We try to use terminology in a consistent manner throughout the codebase. Our APIs are designed to use a consistent style and “voice” so that they are predictable to use.

The codebase has no global state.

Global state is quite common in a lot of Ruby codebases (it’s very convenient to expose something like database connection as a via a class attribute) but we avoid that throughout the codebase. Instead, our entry points like ElasticGraph::GraphQL and ElasticGraph::Indexer inject dependencies into each component. This makes ElasticGraph easier to reason about, aids in making ElasticGraph threadsafe, and supports the ability to have multiple application instances in the same Ruby process.

We favor an immutable functional style.

Where feasible, we create immutable objects and write functional code that transforms those objects. This makes the codebase easier to reason about and maintain.

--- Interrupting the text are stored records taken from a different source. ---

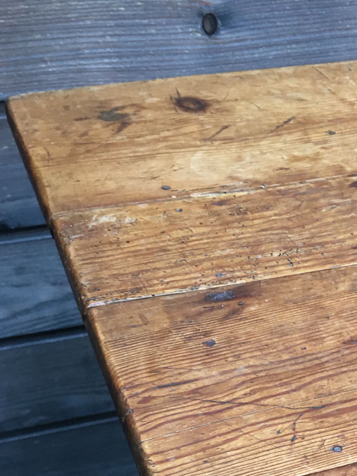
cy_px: 507
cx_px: 370
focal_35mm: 63
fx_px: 866
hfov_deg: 22.3
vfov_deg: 28.3
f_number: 2.2
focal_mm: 4.15
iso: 50
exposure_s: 1/17
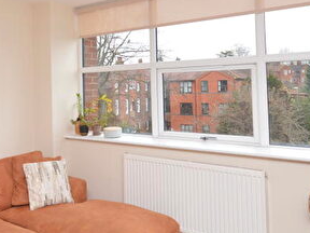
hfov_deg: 50.5
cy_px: 73
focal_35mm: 35
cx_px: 79
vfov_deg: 40.1
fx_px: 313
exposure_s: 1/100
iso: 400
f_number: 5
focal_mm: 10
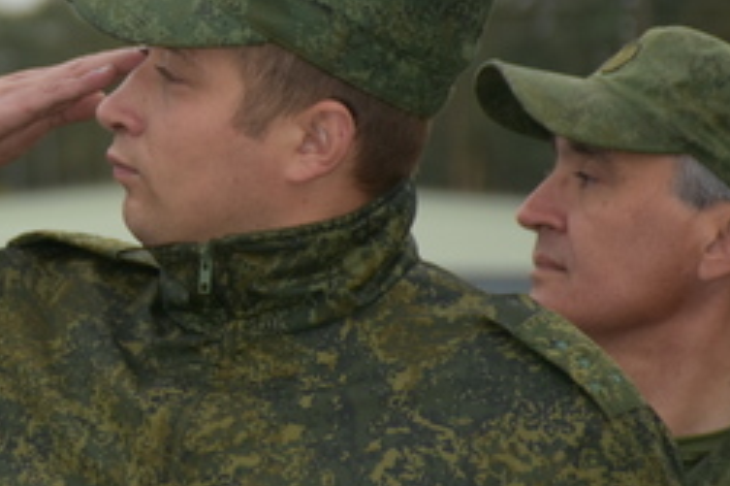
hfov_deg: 4.6
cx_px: -238
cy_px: 137
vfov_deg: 3.1
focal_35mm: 449
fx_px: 9098
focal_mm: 100
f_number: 5.6
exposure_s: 1/200
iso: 200
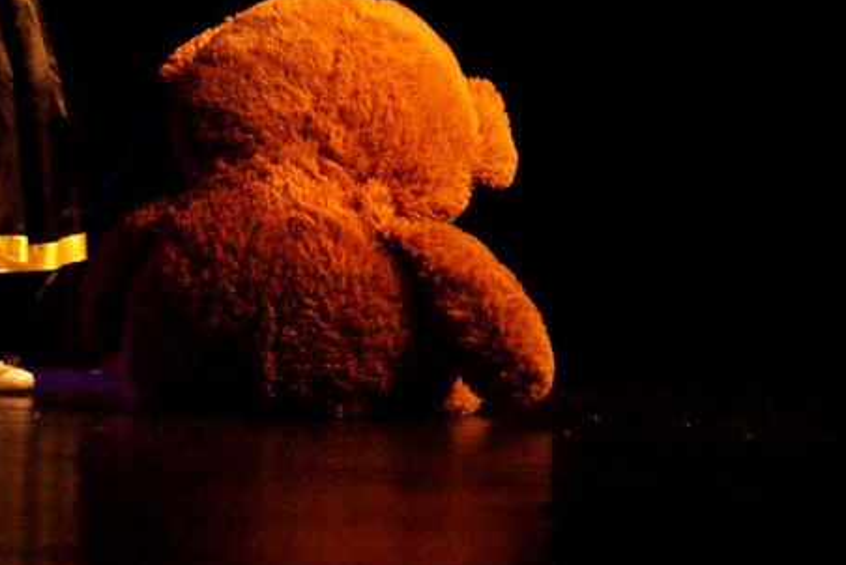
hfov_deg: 12.3
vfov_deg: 8.2
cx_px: 140
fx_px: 3903
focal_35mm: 166
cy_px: -10
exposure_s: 1/50
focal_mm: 50
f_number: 5.6
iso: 3200
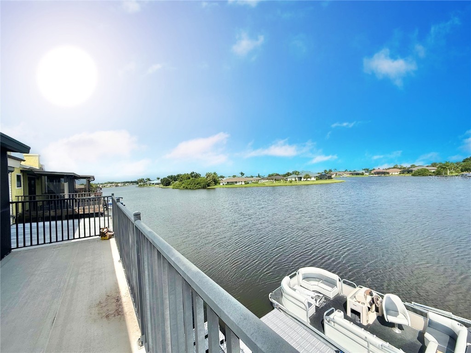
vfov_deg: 85.7
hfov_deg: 102.1
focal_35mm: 14
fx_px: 190
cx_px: 236
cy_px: 176
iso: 50
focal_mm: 2.22
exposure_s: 1/4425
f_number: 2.2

When facing two ways to implement a given piece of functionality, we prefer the simpler approach.

Simpler code and architectures makes for easier debugging later, and allows new contributors to more quickly onboard and contribute to the project.

We avoid monkey patching.

While monkey-patching is a common technique in the Ruby community, it often leads to future problems and we avoid it.

Every line and branch of code must be covered by tests except where we intentionally opt-out.

Our CI build enforces 100% test coverage except where we opt-out using :nocov: comments. This high level of test coverage means that most of the time, if it passes the CI build, it works in production. It also makes it obvious at a glance which lines of code are uncovered by tests–if a line isn’t wrapped with a :nocov: comment then you know it’s covered!

We aim to validate all snippets and code examples at this website.

Our documentation is so much more useful if users can trust that the code snippets we provide always work. When a change to the codebase breaks an example from the website, we want to be notified about it so that we can fix it. The CI build includes full validation of website code snippets.